→ Supplied text
----------
## PYTORCH basic model building practice

.

In [20]:
import torch

### Fully connected layer

Every input influences every output of the layer to a degree specified by the layer’s weight

If you do the matrix multiplication of x by the linear layer’s weights, and add the biases, you’ll find that you get the output vector y.

One other important feature to note: When we checked the weights of our layer with lin.weight, it reported itself as a Parameter (which is a subclass of Tensor), and let us know that it’s tracking gradients with autograd. This is a default behavior for Parameter that differs from Tensor

In [21]:
lin = torch.nn.Linear(3, 2)

print('\n\nWeight and Bias parameters:')
for param in lin.parameters():
    print(param)

x = torch.rand(1, 3)
print('Input:')
print(x)

y = lin(x)
print('\n\nOutput:')
print(y)



Weight and Bias parameters:
Parameter containing:
tensor([[ 0.3160,  0.0632,  0.3253],
        [ 0.3683, -0.2402, -0.0110]], requires_grad=True)
Parameter containing:
tensor([ 0.4375, -0.1672], requires_grad=True)
Input:
tensor([[0.9866, 0.9736, 0.7939]])


Output:
tensor([[ 1.0689, -0.0464]], grad_fn=<AddmmBackward0>)


### Fundamental structure of a PyTorch model: 

there is an __init__() method that defines the layers and other components of a model, and a forward() method where the computation gets done.

In [22]:
class TinyModel(torch.nn.Module):

    def __init__(self):
   
   # The first thing is writing an __init__ function that references nn.Module and inherits its properties
   # define the layers in your neural network in this function
        super(TinyModel, self).__init__()

        self.linear1 = torch.nn.Linear(100, 200)
        self.activation = torch.nn.ReLU()
        self.linear2 = torch.nn.Linear(200, 10)
        self.softmax = torch.nn.Softmax()

    
    # When you use PyTorch to build a model, you just have to define the forward function, 
    # that will pass the data into the computation graph (i.e. our neural network). 
    # This will represent our feed-forward algorithm.
    def forward(self, x):
        x = self.linear1(x)
        x = self.activation(x)
        x = self.linear2(x)
        x = self.softmax(x)
        return x

tinymodel = TinyModel()



In [23]:
print('The model:')
print(tinymodel)

print('\n\nJust one layer i.e layer 2:')
print(tinymodel.linear2)

print('\n\nModel params:')
for param in tinymodel.parameters():
    print(param)

print('\n\nLayer 2 params:')
----------
→ Entries

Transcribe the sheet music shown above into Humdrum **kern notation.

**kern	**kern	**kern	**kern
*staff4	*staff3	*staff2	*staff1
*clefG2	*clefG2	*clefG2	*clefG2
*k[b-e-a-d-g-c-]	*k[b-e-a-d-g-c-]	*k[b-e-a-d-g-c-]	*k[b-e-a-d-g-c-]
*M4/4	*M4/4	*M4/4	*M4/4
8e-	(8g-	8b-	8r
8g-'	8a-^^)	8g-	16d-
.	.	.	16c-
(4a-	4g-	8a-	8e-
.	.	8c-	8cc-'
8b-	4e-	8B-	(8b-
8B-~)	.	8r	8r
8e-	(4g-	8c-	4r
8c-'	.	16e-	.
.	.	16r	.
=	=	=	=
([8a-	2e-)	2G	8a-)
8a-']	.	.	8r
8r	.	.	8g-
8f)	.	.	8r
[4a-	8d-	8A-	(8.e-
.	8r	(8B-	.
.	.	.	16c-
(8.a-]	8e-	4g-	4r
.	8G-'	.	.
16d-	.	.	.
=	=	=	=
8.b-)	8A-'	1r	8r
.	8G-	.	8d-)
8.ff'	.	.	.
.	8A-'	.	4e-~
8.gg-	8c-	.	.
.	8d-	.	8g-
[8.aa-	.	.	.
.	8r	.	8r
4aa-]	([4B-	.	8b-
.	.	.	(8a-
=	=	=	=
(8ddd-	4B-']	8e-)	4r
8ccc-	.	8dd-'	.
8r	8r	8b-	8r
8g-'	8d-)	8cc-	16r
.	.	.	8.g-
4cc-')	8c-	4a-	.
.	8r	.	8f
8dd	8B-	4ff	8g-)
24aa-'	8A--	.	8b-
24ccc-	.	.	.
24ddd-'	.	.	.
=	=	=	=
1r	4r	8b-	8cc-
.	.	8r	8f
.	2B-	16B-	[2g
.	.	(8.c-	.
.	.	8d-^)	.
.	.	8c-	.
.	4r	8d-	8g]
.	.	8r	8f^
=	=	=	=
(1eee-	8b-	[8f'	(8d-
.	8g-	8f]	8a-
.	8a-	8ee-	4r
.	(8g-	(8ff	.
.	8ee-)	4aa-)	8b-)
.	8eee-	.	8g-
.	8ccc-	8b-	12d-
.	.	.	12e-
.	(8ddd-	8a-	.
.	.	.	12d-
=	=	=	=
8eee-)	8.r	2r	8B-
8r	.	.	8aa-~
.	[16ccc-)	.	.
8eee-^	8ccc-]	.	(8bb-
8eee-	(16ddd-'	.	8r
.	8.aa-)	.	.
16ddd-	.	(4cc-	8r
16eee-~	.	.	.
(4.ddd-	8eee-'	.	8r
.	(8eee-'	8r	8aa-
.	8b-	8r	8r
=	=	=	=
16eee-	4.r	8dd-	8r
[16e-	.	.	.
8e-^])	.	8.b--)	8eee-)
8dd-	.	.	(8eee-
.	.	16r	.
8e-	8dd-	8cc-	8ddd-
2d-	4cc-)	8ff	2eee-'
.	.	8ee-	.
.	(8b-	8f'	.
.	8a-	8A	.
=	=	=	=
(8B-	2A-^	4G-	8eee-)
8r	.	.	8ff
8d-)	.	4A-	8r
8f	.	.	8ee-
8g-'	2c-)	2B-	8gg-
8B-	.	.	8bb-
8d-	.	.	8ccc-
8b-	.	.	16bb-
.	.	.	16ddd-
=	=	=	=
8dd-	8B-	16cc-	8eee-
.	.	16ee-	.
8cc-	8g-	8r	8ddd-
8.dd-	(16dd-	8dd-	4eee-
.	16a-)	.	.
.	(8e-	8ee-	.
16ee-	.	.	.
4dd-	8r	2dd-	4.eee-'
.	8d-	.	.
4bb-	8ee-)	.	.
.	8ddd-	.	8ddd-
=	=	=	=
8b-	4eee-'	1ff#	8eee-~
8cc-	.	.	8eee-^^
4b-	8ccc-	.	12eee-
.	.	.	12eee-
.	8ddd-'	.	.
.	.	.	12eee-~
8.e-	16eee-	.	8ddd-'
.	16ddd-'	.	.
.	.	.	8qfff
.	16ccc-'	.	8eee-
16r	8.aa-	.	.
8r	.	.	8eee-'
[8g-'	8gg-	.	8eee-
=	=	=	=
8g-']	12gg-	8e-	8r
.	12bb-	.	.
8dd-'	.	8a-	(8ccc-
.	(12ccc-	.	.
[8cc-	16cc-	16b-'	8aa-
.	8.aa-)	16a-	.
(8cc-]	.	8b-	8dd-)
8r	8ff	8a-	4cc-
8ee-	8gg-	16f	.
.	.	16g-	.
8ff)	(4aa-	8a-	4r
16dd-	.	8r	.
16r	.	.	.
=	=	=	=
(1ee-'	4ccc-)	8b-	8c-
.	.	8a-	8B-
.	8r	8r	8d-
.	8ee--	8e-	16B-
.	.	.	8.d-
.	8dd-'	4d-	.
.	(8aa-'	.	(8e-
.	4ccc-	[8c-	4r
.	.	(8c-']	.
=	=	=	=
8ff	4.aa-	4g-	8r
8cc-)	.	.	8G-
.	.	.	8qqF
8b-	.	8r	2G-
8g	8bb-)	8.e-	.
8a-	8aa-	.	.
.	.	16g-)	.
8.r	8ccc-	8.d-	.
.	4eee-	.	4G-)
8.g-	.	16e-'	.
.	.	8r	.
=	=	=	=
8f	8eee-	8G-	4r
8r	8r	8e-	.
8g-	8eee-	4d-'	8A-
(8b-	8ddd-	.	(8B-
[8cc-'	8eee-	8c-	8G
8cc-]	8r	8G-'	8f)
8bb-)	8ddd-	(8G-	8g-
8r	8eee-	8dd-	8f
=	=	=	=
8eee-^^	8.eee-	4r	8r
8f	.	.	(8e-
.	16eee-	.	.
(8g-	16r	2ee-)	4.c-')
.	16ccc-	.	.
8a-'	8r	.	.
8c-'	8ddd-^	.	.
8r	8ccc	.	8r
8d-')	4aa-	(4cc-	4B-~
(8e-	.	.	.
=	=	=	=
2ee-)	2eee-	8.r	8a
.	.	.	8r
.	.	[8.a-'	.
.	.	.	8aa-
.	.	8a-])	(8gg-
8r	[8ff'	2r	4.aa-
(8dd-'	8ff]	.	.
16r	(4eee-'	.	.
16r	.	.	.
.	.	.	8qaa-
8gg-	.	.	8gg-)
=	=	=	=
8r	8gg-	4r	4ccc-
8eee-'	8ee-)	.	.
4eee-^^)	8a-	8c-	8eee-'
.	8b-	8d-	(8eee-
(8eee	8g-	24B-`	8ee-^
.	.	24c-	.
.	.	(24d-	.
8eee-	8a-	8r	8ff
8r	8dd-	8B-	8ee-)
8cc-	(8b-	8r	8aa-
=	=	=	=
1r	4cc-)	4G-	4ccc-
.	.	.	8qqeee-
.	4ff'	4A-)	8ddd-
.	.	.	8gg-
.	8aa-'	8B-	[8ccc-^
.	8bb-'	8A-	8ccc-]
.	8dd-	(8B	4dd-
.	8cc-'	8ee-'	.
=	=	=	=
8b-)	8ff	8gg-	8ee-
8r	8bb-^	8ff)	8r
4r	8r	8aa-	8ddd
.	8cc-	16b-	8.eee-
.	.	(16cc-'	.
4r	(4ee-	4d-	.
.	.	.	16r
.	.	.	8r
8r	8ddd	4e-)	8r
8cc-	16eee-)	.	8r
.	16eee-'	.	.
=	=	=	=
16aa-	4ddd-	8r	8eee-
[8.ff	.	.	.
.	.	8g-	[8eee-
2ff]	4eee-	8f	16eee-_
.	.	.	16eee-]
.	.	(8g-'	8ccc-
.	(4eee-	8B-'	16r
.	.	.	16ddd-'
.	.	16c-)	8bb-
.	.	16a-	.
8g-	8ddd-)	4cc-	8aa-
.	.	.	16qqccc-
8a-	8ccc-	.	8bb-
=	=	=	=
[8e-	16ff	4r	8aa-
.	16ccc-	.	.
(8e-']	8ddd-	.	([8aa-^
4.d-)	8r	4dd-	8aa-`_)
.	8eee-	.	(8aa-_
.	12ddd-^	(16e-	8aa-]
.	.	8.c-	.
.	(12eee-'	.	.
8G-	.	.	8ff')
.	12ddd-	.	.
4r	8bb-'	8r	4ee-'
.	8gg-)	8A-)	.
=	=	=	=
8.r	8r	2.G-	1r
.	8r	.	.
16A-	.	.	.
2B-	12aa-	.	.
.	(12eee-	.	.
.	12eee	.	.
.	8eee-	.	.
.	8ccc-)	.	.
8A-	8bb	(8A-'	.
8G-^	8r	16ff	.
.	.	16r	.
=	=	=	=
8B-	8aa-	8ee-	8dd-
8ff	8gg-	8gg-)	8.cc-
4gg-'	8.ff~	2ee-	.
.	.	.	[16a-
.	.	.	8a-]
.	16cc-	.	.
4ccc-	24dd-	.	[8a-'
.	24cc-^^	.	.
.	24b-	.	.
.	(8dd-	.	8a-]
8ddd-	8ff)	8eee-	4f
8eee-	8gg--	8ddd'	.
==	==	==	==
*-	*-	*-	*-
----------
→ Written request 1
In the PyTorch practice notes, list every attribute that the __init__ method of TinyModel assigns to self, along with the value given to each.
→ Written request 2
Extend the PyTorch practice notes past their last line, picking up in the same notebook style.

→ Task output 1
- self.linear1 = torch.nn.Linear(100, 200)
- self.activation = torch.nn.ReLU()
- self.linear2 = torch.nn.Linear(200, 10)
- self.softmax = torch.nn.Softmax()

→ Task output 2
for param in tinymodel.linear2.parameters():
    print(param)

The model:
TinyModel(
  (linear1): Linear(in_features=100, out_features=200, bias=True)
  (activation): ReLU()
  (linear2): Linear(in_features=200, out_features=10, bias=True)
  (softmax): Softmax(dim=None)
)


Just one layer i.e layer 2:
Linear(in_features=200, out_features=10, bias=True)


Model params:
Parameter containing:
tensor([[ 0.0735, -0.0662, -0.0192,  ...,  0.0976,  0.0450,  0.0197],
        [-0.0040, -0.0960,  0.0430,  ...,  0.0074,  0.0377, -0.0826],
        [ 0.0905, -0.0177, -0.0497,  ..., -0.0517,  0.0331,  0.0070],
        ...,
        [-0.0394, -0.0480, -0.0800,  ..., -0.0285, -0.0301,  0.0750],
        [-0.0744, -0.0153, -0.0002,  ..., -0.0981, -0.0740, -0.0560],
        [-0.0310, -0.0331, -0.0480,  ..., -0.0365,  0.0626, -0.0377]],
       requires_grad=True)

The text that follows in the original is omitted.